Sylvester and collaborators found that in 35.9 percent of the iMRI cases, doctors were able to identify additional tumor and remove it.

To assess the long-term impact, Sylvester and his colleagues analyzed data from follow-up examinations in the months and years after surgery. They found that 9.6 percent of patients who received additional surgery after iMRI shifted toward a category of patients who are at lower risk for their cancer to recur. They also found that iMRI and endoscopy did not increase the post-surgical complication rate.

The results were published online in the journal Pituitary in March.

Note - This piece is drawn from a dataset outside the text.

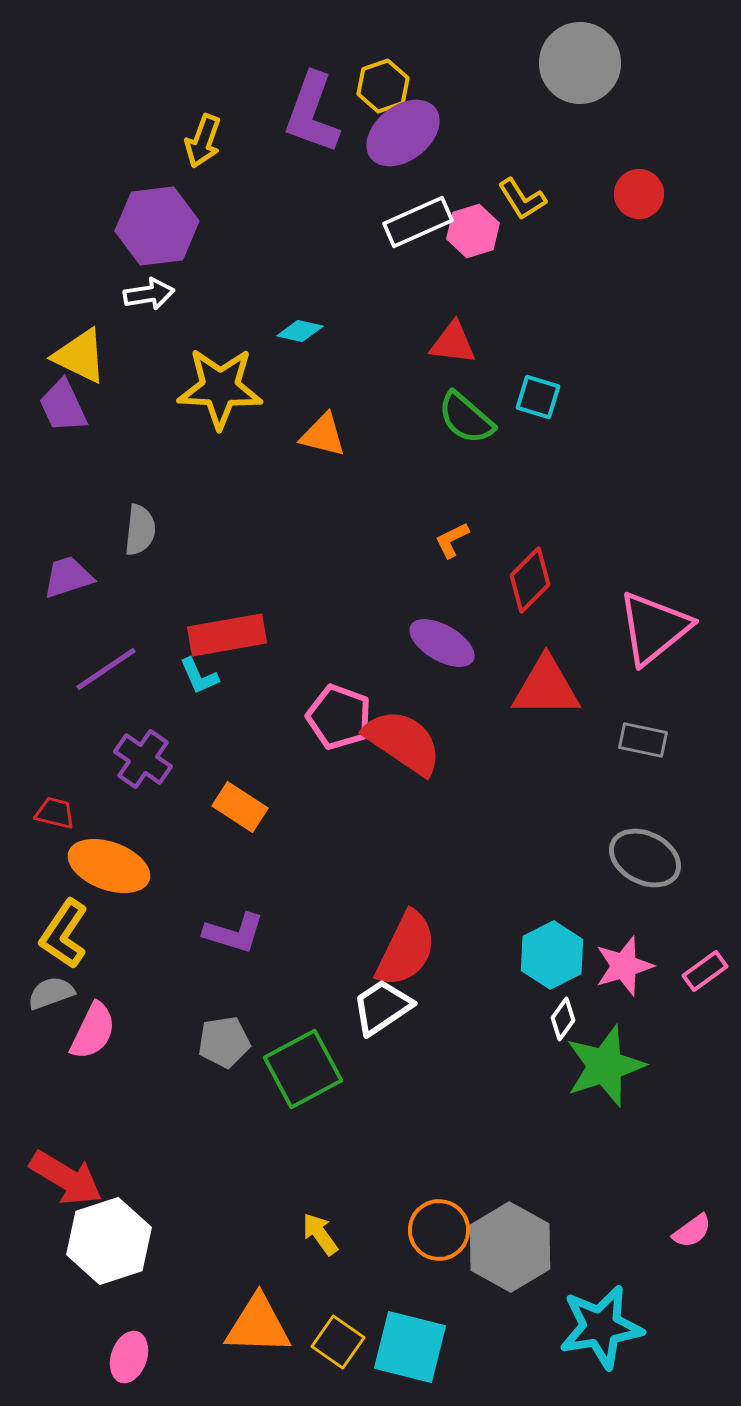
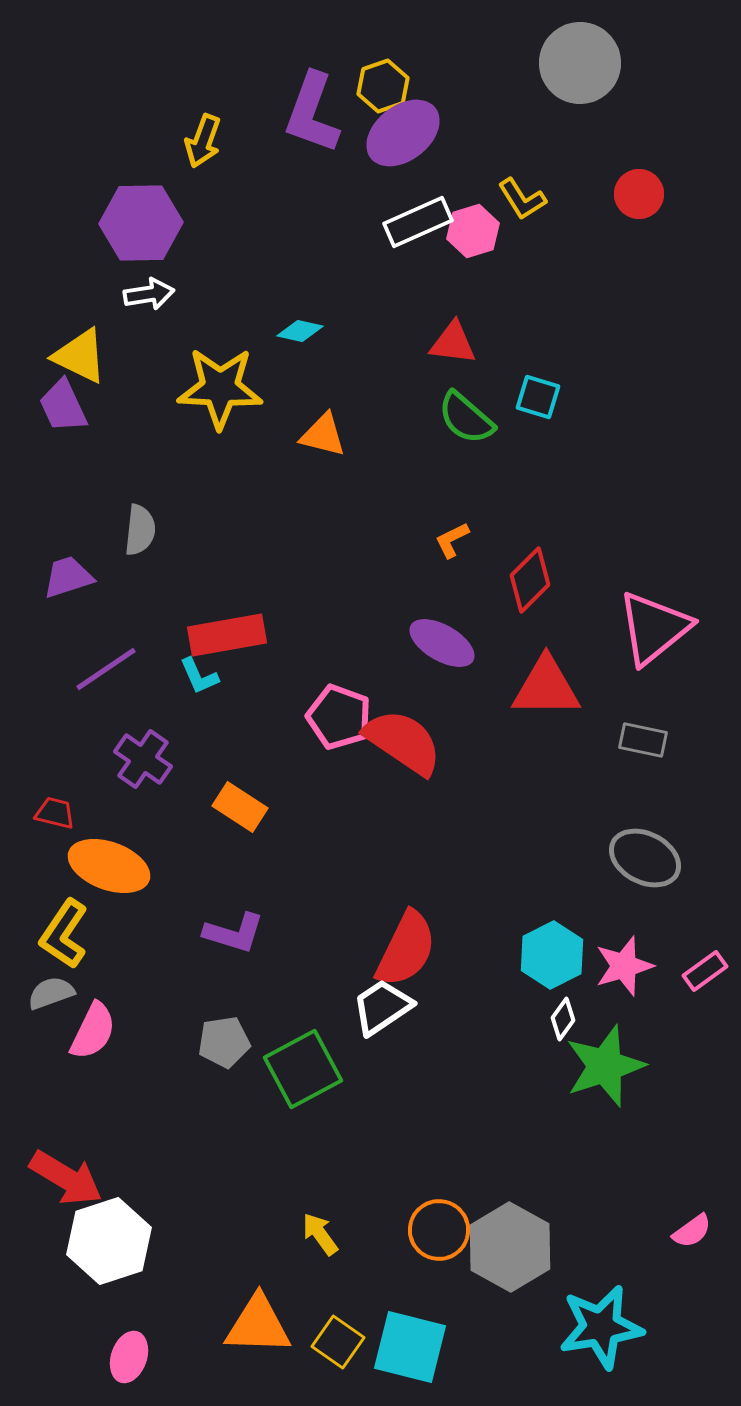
purple hexagon at (157, 226): moved 16 px left, 3 px up; rotated 6 degrees clockwise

“The iMRI and our new endoscopes really impact what we do quite a bit,” says Chicoine. “They are amazing and enabling technologies, and we’re continuing to improve and expand our use of them.”

 

Dr. Chicoine has received an unrestricted educational grant from IMRIS, Inc., the corporation that manufactured and installed the movable iMRI device at Barnes-Jewish Hospital. This grant supports John Evans, RN a research nurse who maintains the intraoperative MRI and brain tumor databases in the Department of Neurosurgery at Washington University, and the IMRIS Multicenter Intraoperative MRI Neurosurgery Database (I-MiND) for which Dr. Chicoine and Washington University are the coordinating site for a multicenter collaborative project.